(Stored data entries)
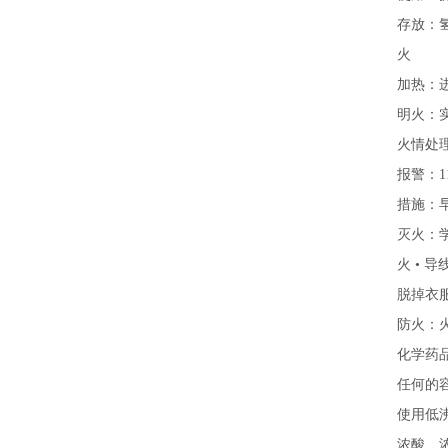
存放：
火
加热：
明火：
火情处
报警：
措施：
灭火：
火 • 
脱掉衣
防火：
化学药
任何的
使用低
浓酸、浓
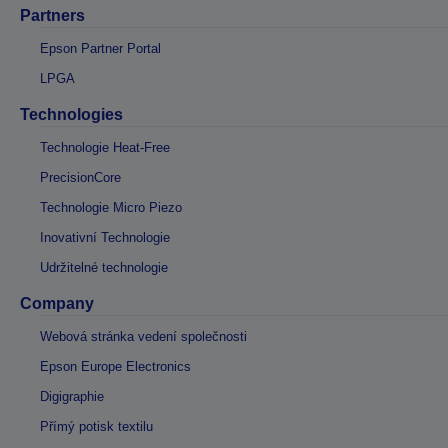
Partners
Epson Partner Portal
LPGA
Technologies
Technologie Heat-Free
PrecisionCore
Technologie Micro Piezo
Inovativní Technologie
Udržitelné technologie
Company
Webová stránka vedení společnosti
Epson Europe Electronics
Digigraphie
Přímý potisk textilu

- [PROBLEM DESCRIPTION]
The answer must be the lines from the one containing "Epson Partner Portal" to the final line of the data above, copied exactly, both included, with nothing added.

- [OUTPUT OF THE TASK]
Epson Partner Portal
LPGA
Technologies
Technologie Heat-Free
PrecisionCore
Technologie Micro Piezo
Inovativní Technologie
Udržitelné technologie
Company
Webová stránka vedení společnosti
Epson Europe Electronics
Digigraphie
Přímý potisk textilu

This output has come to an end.